▶ **Uraian Tugas**
Dalam bacaan tentang transportasi Jakarta, dengan sebutan apa masyarakat menyebut kota metropolitan Jakarta?

▶ **Bacaan**
____

Kemacetan Jakarta di jam-jam padat kendaraan [Foto: Dok www.quora.com] |
Transportasi, telah menjadi bagian penting dari perkembangan satu kota, apalagi kota metropolitan Jakarta, yang masyarakat menyebutnya dengan ‘Megapolitan’. Jakarta yang semakin maju dan berkembang, baik secara luas maupun kepadatan kota, membuat warga maupun pendatang di Jakarta perlu moda transportasi dan tempat tinggal layak huni untuk menghindari kemacetan.
Moda
transportasi publik yang saat ini sedang giat dikerjakan dan dibangun
pemerintah berupa moda transportasi angkutan umum Mass Rapid Transit (MRT) atau Transportasi Massal Cepat dan Light Rail Transit (LRT) atau Kereta
Cepat Ringan.
Dua
moda transportasi publik kontemporer ini menjadi penting sebagai bagian dari
upaya pemerintah mengatasi kemacetan yang sudah menjadi aktivitas sehari-hari
di ibukota. Diharapkan, dengan hadirnya MRT dan LRT, kemacetan dapat terurai
dan jam-jam kerja menjadi semakin produktif ketimbang sekadar dihabiskan di
jalan raya.

____

▶ **Data Tersedia**

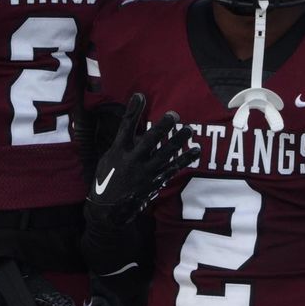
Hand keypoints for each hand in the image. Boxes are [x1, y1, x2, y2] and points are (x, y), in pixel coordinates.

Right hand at [86, 92, 199, 226]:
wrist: (109, 209)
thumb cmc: (108, 179)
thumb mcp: (108, 158)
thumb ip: (123, 143)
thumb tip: (137, 128)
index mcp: (117, 152)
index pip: (125, 127)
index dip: (132, 111)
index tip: (140, 95)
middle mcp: (132, 161)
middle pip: (149, 141)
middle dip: (162, 127)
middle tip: (173, 115)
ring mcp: (145, 173)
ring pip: (165, 154)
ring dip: (178, 141)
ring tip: (189, 129)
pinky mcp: (155, 182)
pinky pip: (173, 168)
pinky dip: (185, 159)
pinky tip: (196, 150)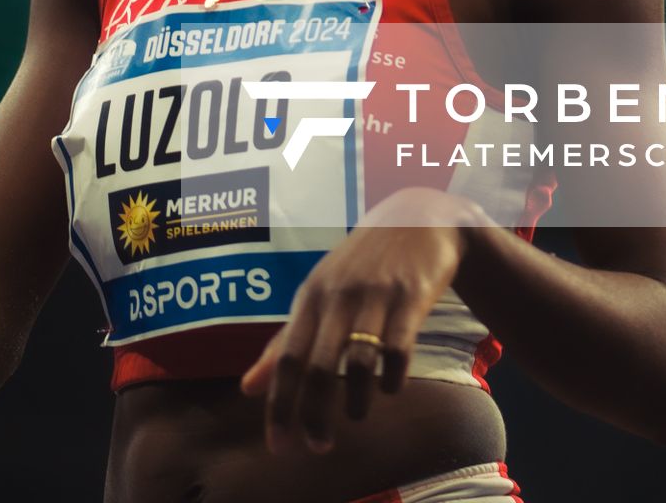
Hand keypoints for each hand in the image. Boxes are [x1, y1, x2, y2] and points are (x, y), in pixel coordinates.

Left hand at [238, 187, 489, 453]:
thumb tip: (246, 388)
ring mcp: (374, 296)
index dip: (279, 405)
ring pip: (358, 361)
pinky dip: (392, 378)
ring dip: (357, 400)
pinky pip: (398, 349)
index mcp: (310, 297)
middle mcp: (337, 296)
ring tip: (356, 417)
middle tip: (318, 447)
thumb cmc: (360, 265)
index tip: (278, 446)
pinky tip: (390, 389)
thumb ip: (285, 341)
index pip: (286, 360)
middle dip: (315, 415)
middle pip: (318, 367)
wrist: (419, 219)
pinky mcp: (410, 297)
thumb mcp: (318, 294)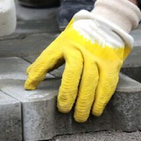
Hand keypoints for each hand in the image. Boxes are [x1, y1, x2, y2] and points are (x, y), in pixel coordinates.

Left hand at [25, 0, 140, 121]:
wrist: (106, 24)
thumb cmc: (79, 38)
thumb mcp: (61, 43)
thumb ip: (47, 60)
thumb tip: (28, 76)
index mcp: (64, 44)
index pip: (47, 58)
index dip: (37, 73)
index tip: (29, 87)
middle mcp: (80, 49)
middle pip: (73, 73)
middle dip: (68, 93)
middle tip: (63, 110)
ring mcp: (97, 56)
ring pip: (91, 80)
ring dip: (85, 102)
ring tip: (80, 116)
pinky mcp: (111, 63)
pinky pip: (107, 83)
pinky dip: (102, 99)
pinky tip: (96, 110)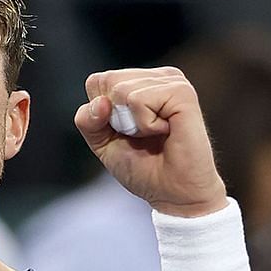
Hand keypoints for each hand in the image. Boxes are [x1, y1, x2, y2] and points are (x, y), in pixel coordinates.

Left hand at [74, 68, 227, 217]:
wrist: (173, 192)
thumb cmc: (143, 167)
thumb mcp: (102, 143)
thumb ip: (88, 121)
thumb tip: (101, 102)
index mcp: (140, 83)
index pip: (97, 81)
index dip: (99, 113)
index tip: (122, 132)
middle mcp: (158, 77)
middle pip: (107, 81)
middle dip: (113, 118)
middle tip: (141, 135)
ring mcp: (172, 82)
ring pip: (121, 90)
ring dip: (131, 124)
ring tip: (155, 134)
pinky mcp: (182, 92)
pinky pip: (138, 99)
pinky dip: (144, 124)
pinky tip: (165, 131)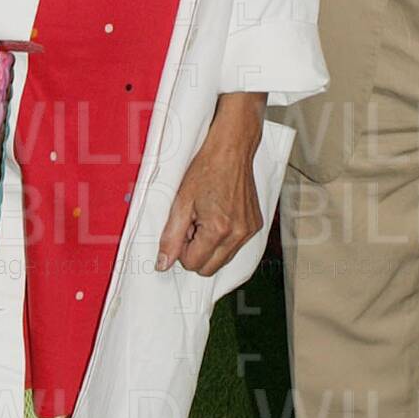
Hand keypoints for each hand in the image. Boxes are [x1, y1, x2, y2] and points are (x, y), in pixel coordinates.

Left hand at [156, 92, 267, 276]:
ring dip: (210, 245)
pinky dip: (224, 238)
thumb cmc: (206, 169)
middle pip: (209, 268)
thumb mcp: (181, 202)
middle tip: (193, 223)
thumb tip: (163, 264)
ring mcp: (250, 230)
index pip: (193, 264)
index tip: (184, 226)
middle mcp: (238, 234)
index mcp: (219, 229)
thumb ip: (171, 237)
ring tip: (207, 216)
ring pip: (223, 259)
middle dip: (196, 251)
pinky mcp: (256, 225)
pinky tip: (220, 214)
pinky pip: (235, 247)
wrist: (232, 149)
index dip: (182, 248)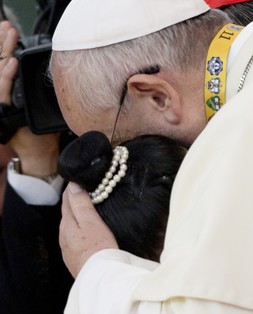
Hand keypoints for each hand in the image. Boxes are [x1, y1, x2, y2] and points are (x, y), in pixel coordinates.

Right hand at [0, 20, 60, 176]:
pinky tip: (12, 64)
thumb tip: (54, 68)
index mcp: (11, 91)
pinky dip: (7, 77)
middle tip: (7, 28)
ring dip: (3, 55)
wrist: (42, 154)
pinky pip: (4, 92)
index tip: (9, 29)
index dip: (5, 46)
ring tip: (10, 40)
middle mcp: (4, 95)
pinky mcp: (4, 113)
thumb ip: (40, 88)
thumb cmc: (43, 131)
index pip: (4, 62)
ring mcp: (2, 103)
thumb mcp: (42, 104)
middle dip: (2, 44)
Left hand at [60, 182, 117, 276]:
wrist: (99, 277)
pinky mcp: (75, 258)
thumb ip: (81, 204)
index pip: (67, 200)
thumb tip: (72, 185)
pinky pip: (76, 239)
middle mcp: (64, 235)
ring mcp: (68, 248)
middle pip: (68, 213)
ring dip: (77, 217)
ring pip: (71, 227)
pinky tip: (88, 232)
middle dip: (74, 202)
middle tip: (86, 191)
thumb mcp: (90, 222)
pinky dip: (80, 230)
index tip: (80, 179)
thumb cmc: (98, 248)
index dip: (73, 189)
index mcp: (67, 223)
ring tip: (88, 210)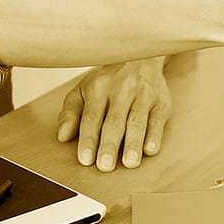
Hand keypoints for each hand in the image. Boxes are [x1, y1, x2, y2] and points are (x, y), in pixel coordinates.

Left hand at [56, 56, 171, 170]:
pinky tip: (150, 150)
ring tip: (129, 163)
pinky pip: (157, 120)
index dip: (88, 139)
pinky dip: (155, 135)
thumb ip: (71, 113)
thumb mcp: (83, 90)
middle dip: (109, 144)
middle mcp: (122, 89)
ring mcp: (144, 95)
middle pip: (114, 121)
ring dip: (133, 144)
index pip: (91, 117)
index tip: (85, 159)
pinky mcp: (161, 102)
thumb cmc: (108, 80)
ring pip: (137, 122)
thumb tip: (62, 136)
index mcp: (99, 87)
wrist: (140, 57)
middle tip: (105, 166)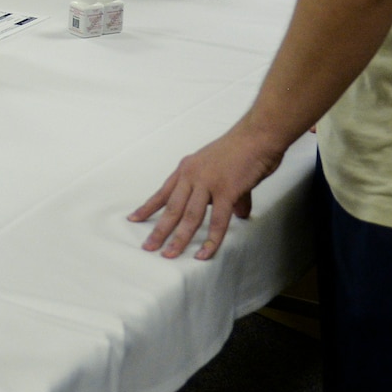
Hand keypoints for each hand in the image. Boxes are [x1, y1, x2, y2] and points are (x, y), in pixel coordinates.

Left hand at [128, 123, 286, 259]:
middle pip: (171, 208)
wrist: (258, 135)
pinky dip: (210, 240)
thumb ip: (227, 194)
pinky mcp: (227, 191)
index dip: (148, 207)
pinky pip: (217, 221)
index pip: (163, 192)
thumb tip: (237, 214)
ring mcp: (208, 183)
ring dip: (178, 238)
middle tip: (148, 247)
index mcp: (187, 169)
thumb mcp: (223, 169)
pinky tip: (202, 254)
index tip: (133, 219)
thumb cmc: (243, 149)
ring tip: (168, 255)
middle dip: (159, 230)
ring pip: (189, 217)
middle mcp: (192, 176)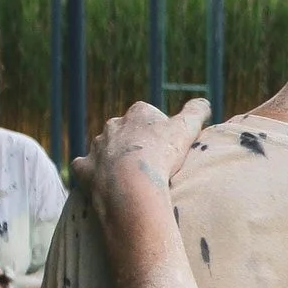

____

▶ **Hasil Tugas**
'Megapolitan'